▸ **WRITTEN TASK**: Copy out every record below exactly as written, but leave out any pictures.

▸ **RECORDS SUPPLIED**:
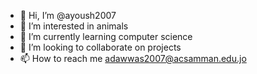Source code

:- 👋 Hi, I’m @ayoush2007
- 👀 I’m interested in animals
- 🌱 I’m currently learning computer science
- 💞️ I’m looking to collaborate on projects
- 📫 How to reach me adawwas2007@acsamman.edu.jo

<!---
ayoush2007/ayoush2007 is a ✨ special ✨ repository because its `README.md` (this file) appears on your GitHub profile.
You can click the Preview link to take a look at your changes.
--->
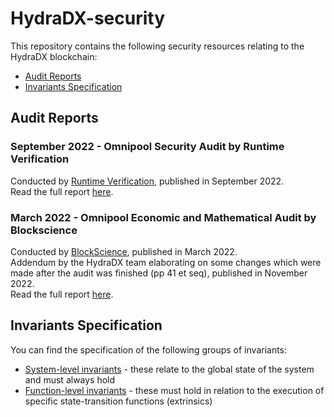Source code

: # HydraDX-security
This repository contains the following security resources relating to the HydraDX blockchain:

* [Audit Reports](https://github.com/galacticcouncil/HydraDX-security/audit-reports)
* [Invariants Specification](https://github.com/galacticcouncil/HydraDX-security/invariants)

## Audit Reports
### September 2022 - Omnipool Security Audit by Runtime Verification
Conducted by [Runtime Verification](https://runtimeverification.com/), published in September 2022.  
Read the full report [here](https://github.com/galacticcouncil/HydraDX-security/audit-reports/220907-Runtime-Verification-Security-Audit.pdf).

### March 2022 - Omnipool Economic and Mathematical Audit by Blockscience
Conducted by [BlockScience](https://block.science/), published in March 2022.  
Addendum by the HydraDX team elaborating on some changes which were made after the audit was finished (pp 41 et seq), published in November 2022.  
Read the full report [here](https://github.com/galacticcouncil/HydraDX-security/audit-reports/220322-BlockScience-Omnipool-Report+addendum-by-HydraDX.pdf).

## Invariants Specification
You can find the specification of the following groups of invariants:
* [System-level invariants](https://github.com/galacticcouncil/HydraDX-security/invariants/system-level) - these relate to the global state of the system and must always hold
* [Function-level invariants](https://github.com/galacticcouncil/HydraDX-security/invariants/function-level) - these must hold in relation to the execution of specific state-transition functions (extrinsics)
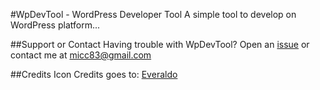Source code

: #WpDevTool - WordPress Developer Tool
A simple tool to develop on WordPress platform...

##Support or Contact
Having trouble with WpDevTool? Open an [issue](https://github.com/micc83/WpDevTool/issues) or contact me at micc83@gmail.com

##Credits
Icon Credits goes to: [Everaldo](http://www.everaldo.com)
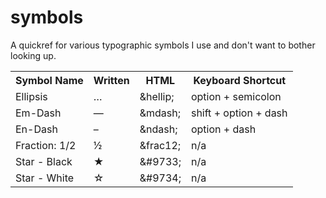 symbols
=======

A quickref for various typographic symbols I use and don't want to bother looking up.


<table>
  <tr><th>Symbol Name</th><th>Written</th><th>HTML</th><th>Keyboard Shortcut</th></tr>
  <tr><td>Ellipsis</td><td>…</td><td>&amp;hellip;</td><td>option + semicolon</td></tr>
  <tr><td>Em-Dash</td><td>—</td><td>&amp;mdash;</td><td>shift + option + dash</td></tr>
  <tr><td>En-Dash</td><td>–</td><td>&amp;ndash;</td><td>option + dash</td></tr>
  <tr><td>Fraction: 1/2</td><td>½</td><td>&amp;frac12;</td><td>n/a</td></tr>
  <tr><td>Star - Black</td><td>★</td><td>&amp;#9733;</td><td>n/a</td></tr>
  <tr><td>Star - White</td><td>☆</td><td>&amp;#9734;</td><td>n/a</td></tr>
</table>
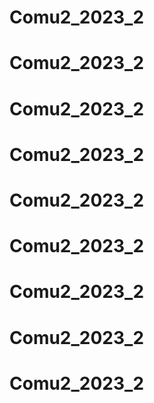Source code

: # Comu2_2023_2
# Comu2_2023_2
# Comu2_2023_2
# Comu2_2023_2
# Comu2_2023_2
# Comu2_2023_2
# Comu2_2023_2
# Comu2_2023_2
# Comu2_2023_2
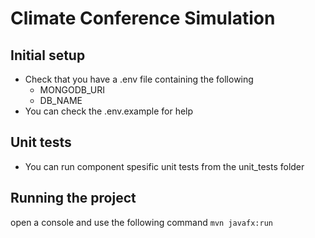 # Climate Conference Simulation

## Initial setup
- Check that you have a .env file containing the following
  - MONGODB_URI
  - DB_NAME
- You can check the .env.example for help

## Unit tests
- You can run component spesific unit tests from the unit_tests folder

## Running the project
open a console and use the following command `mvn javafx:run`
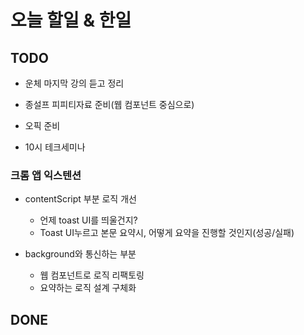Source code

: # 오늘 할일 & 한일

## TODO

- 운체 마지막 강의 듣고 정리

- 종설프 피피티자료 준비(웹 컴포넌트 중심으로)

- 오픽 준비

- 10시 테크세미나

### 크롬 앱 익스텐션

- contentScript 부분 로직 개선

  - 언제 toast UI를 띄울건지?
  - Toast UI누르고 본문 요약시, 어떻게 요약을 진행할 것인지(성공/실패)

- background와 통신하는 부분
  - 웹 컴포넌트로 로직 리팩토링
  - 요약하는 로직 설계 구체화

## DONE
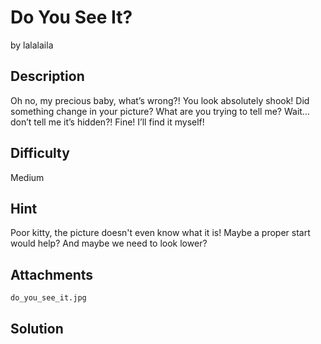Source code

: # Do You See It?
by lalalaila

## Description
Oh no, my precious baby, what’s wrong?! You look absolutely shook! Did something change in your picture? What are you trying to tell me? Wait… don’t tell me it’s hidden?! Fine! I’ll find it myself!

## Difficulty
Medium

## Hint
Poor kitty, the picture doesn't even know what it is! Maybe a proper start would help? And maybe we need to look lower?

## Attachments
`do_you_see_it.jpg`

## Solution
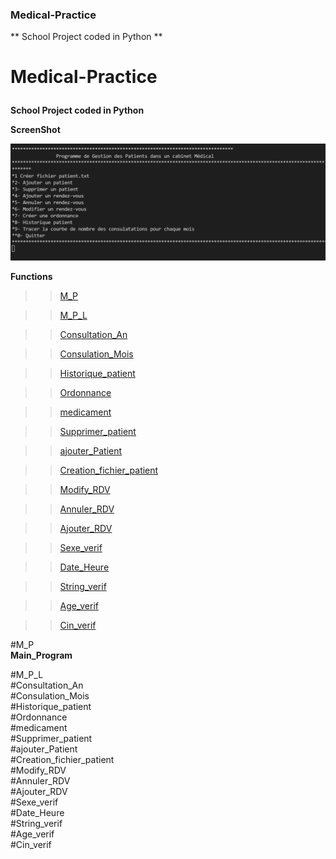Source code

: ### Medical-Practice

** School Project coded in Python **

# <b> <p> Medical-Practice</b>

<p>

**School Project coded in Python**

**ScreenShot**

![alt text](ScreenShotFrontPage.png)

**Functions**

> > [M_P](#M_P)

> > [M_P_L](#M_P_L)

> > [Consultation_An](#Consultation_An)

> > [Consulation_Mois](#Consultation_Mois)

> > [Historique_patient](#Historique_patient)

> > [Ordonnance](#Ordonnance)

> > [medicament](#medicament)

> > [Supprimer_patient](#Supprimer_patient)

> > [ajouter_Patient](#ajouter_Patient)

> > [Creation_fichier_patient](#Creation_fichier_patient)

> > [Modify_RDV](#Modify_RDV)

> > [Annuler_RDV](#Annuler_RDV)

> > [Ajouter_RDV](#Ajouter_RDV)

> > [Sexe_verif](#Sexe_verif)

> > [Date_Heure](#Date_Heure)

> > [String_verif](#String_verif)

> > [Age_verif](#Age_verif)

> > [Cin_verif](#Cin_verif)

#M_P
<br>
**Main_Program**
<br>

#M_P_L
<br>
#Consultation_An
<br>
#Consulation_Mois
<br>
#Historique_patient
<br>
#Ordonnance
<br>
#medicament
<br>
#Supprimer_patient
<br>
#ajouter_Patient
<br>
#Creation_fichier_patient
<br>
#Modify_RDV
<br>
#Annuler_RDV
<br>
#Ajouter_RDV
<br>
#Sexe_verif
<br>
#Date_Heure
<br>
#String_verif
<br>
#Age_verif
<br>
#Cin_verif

▸ **ANSWER SECTION**:
Source code

:- 👋 Hi, I’m @ayoush2007
- 👀 I’m interested in animals
- 🌱 I’m currently learning computer science
- 💞️ I’m looking to collaborate on projects
- 📫 How to reach me adawwas2007@acsamman.edu.jo

<!---
ayoush2007/ayoush2007 is a ✨ special ✨ repository because its `README.md` (this file) appears on your GitHub profile.
You can click the Preview link to take a look at your changes.
--->
Source code

: # HydraDX-security
This repository contains the following security resources relating to the HydraDX blockchain:

* [Audit Reports](https://github.com/galacticcouncil/HydraDX-security/audit-reports)
* [Invariants Specification](https://github.com/galacticcouncil/HydraDX-security/invariants)

## Audit Reports
### September 2022 - Omnipool Security Audit by Runtime Verification
Conducted by [Runtime Verification](https://runtimeverification.com/), published in September 2022.  
Read the full report [here](https://github.com/galacticcouncil/HydraDX-security/audit-reports/220907-Runtime-Verification-Security-Audit.pdf).

### March 2022 - Omnipool Economic and Mathematical Audit by Blockscience
Conducted by [BlockScience](https://block.science/), published in March 2022.  
Addendum by the HydraDX team elaborating on some changes which were made after the audit was finished (pp 41 et seq), published in November 2022.  
Read the full report [here](https://github.com/galacticcouncil/HydraDX-security/audit-reports/220322-BlockScience-Omnipool-Report+addendum-by-HydraDX.pdf).

## Invariants Specification
You can find the specification of the following groups of invariants:
* [System-level invariants](https://github.com/galacticcouncil/HydraDX-security/invariants/system-level) - these relate to the global state of the system and must always hold
* [Function-level invariants](https://github.com/galacticcouncil/HydraDX-security/invariants/function-level) - these must hold in relation to the execution of specific state-transition functions (extrinsics)
Source code

: #WpDevTool - WordPress Developer Tool
A simple tool to develop on WordPress platform...

##Support or Contact
Having trouble with WpDevTool? Open an [issue](https://github.com/micc83/WpDevTool/issues) or contact me at micc83@gmail.com

##Credits
Icon Credits goes to: [Everaldo](http://www.everaldo.com)
 symbols
=======

A quickref for various typographic symbols I use and don't want to bother looking up.


<table>
  <tr><th>Symbol Name</th><th>Written</th><th>HTML</th><th>Keyboard Shortcut</th></tr>
  <tr><td>Ellipsis</td><td>…</td><td>&amp;hellip;</td><td>option + semicolon</td></tr>
  <tr><td>Em-Dash</td><td>—</td><td>&amp;mdash;</td><td>shift + option + dash</td></tr>
  <tr><td>En-Dash</td><td>–</td><td>&amp;ndash;</td><td>option + dash</td></tr>
  <tr><td>Fraction: 1/2</td><td>½</td><td>&amp;frac12;</td><td>n/a</td></tr>
  <tr><td>Star - Black</td><td>★</td><td>&amp;#9733;</td><td>n/a</td></tr>
  <tr><td>Star - White</td><td>☆</td><td>&amp;#9734;</td><td>n/a</td></tr>
</table>
Source code

: # Comu2_2023_2
# Comu2_2023_2
# Comu2_2023_2
# Comu2_2023_2
# Comu2_2023_2
# Comu2_2023_2
# Comu2_2023_2
# Comu2_2023_2
# Comu2_2023_2
 # Climate Conference Simulation

## Initial setup
- Check that you have a .env file containing the following
  - MONGODB_URI
  - DB_NAME
- You can check the .env.example for help

## Unit tests
- You can run component spesific unit tests from the unit_tests folder

## Running the project
open a console and use the following command `mvn javafx:run`
Source code

: # 오늘 할일 & 한일

## TODO

- 운체 마지막 강의 듣고 정리

- 종설프 피피티자료 준비(웹 컴포넌트 중심으로)

- 오픽 준비

- 10시 테크세미나

### 크롬 앱 익스텐션

- contentScript 부분 로직 개선

  - 언제 toast UI를 띄울건지?
  - Toast UI누르고 본문 요약시, 어떻게 요약을 진행할 것인지(성공/실패)

- background와 통신하는 부분
  - 웹 컴포넌트로 로직 리팩토링
  - 요약하는 로직 설계 구체화

## DONE
Source code

: # Do You See It?
by lalalaila

## Description
Oh no, my precious baby, what’s wrong?! You look absolutely shook! Did something change in your picture? What are you trying to tell me? Wait… don’t tell me it’s hidden?! Fine! I’ll find it myself!

## Difficulty
Medium

## Hint
Poor kitty, the picture doesn't even know what it is! Maybe a proper start would help? And maybe we need to look lower?

## Attachments
`do_you_see_it.jpg`

## Solution
Source code

: ### Medical-Practice

** School Project coded in Python **

# <b> <p> Medical-Practice</b>

<p>

**School Project coded in Python**

**ScreenShot**

![alt text](ScreenShotFrontPage.png)

**Functions**

> > [M_P](#M_P)

> > [M_P_L](#M_P_L)

> > [Consultation_An](#Consultation_An)

> > [Consulation_Mois](#Consultation_Mois)

> > [Historique_patient](#Historique_patient)

> > [Ordonnance](#Ordonnance)

> > [medicament](#medicament)

> > [Supprimer_patient](#Supprimer_patient)

> > [ajouter_Patient](#ajouter_Patient)

> > [Creation_fichier_patient](#Creation_fichier_patient)

> > [Modify_RDV](#Modify_RDV)

> > [Annuler_RDV](#Annuler_RDV)

> > [Ajouter_RDV](#Ajouter_RDV)

> > [Sexe_verif](#Sexe_verif)

> > [Date_Heure](#Date_Heure)

> > [String_verif](#String_verif)

> > [Age_verif](#Age_verif)

> > [Cin_verif](#Cin_verif)

#M_P
<br>
**Main_Program**
<br>

#M_P_L
<br>
#Consultation_An
<br>
#Consulation_Mois
<br>
#Historique_patient
<br>
#Ordonnance
<br>
#medicament
<br>
#Supprimer_patient
<br>
#ajouter_Patient
<br>
#Creation_fichier_patient
<br>
#Modify_RDV
<br>
#Annuler_RDV
<br>
#Ajouter_RDV
<br>
#Sexe_verif
<br>
#Date_Heure
<br>
#String_verif
<br>
#Age_verif
<br>
#Cin_verif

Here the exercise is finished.